══ EXTRACTED DATA ══

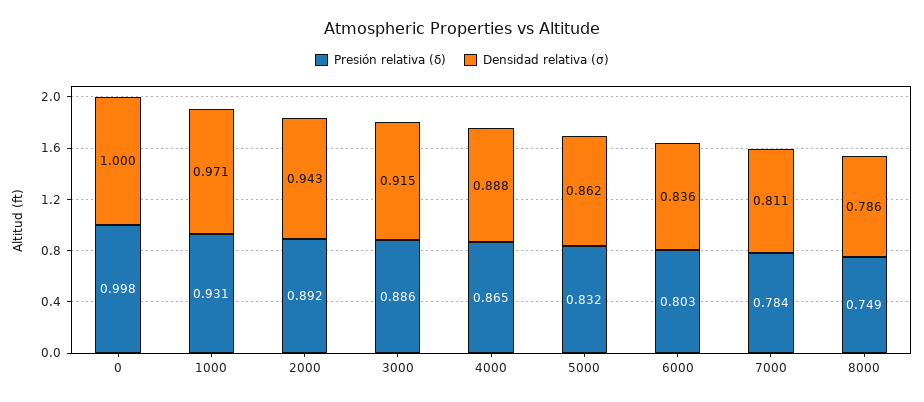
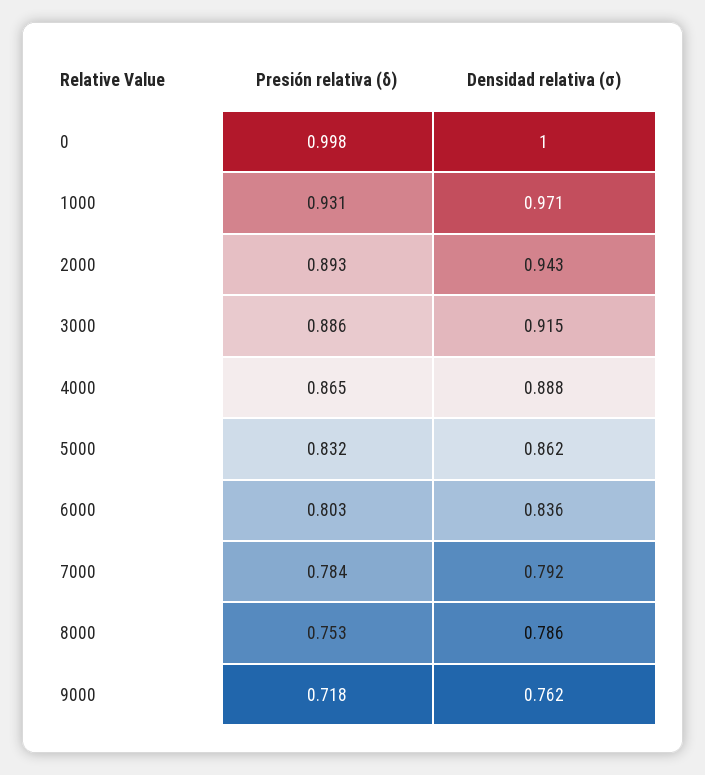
Presión relativa (δ), 2000: 0.892 -> 0.893
Densidad relativa (σ), 7000: 0.811 -> 0.792
Presión relativa (δ), 8000: 0.749 -> 0.753
Presión relativa (δ), 9000: none -> 0.718
Densidad relativa (σ), 9000: none -> 0.762

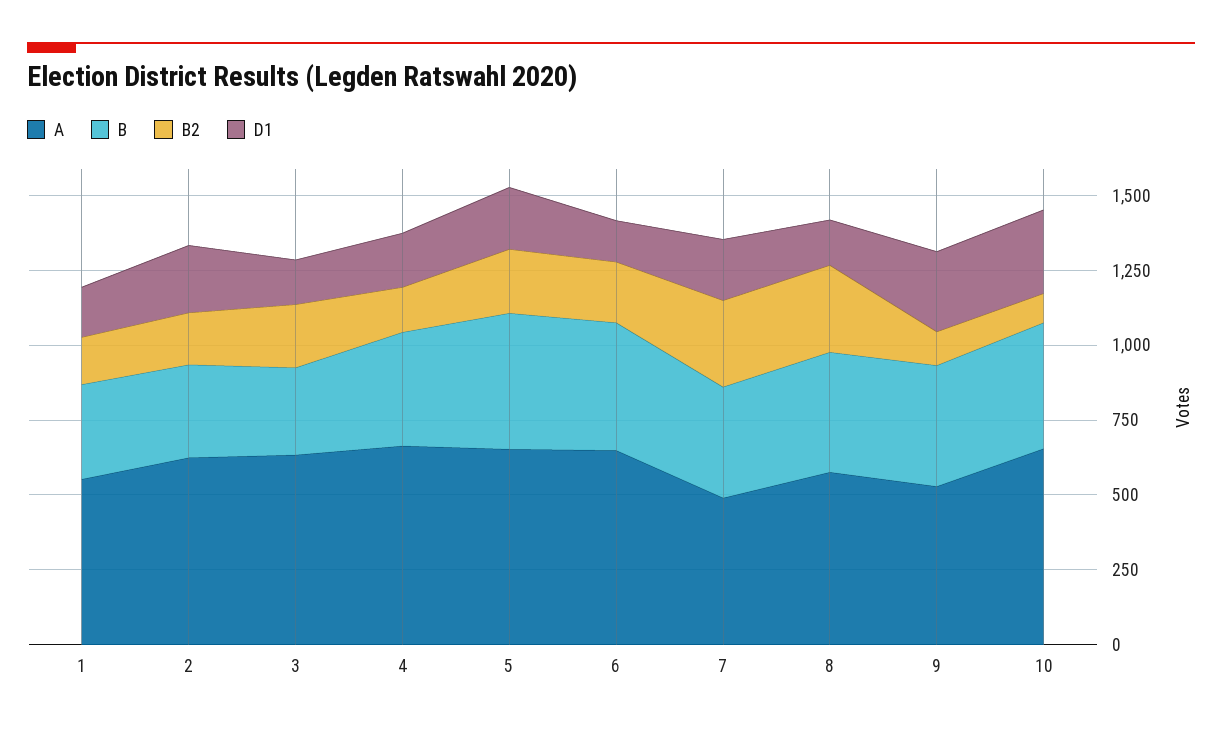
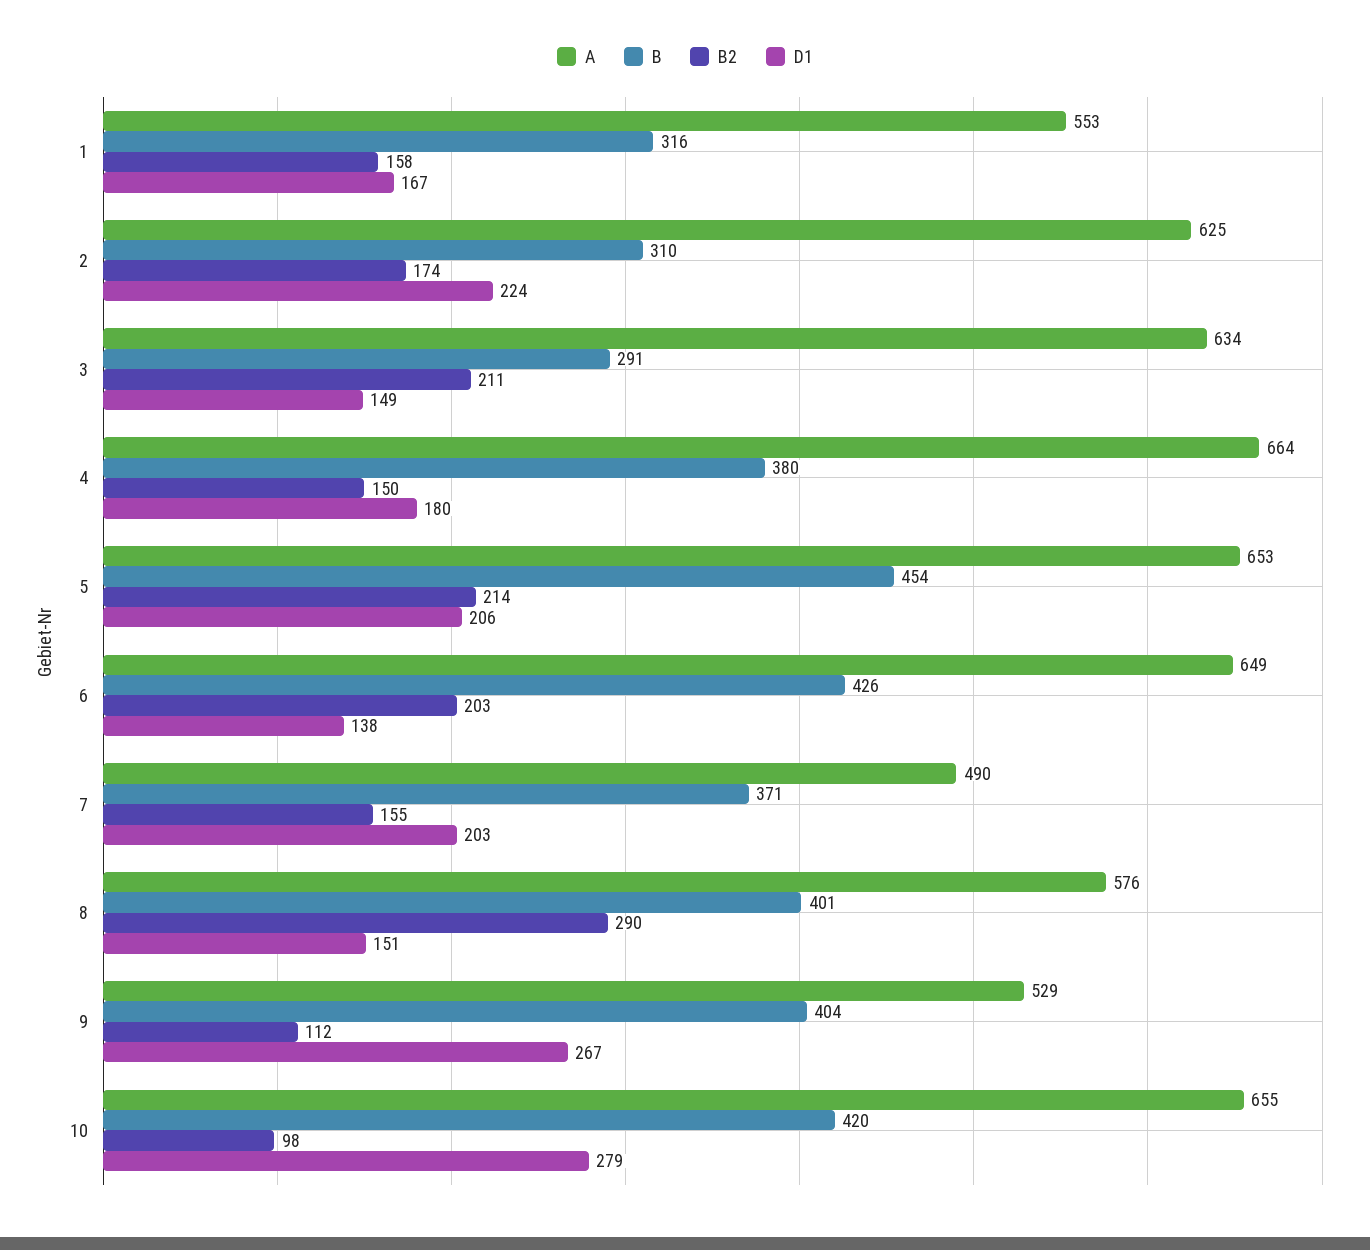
B2, 7: 300 -> 155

═══

WORK REQUEST
Line tally for "none": say how many lines of the records above contain it, and give nothing but the number.

RESPONSE
2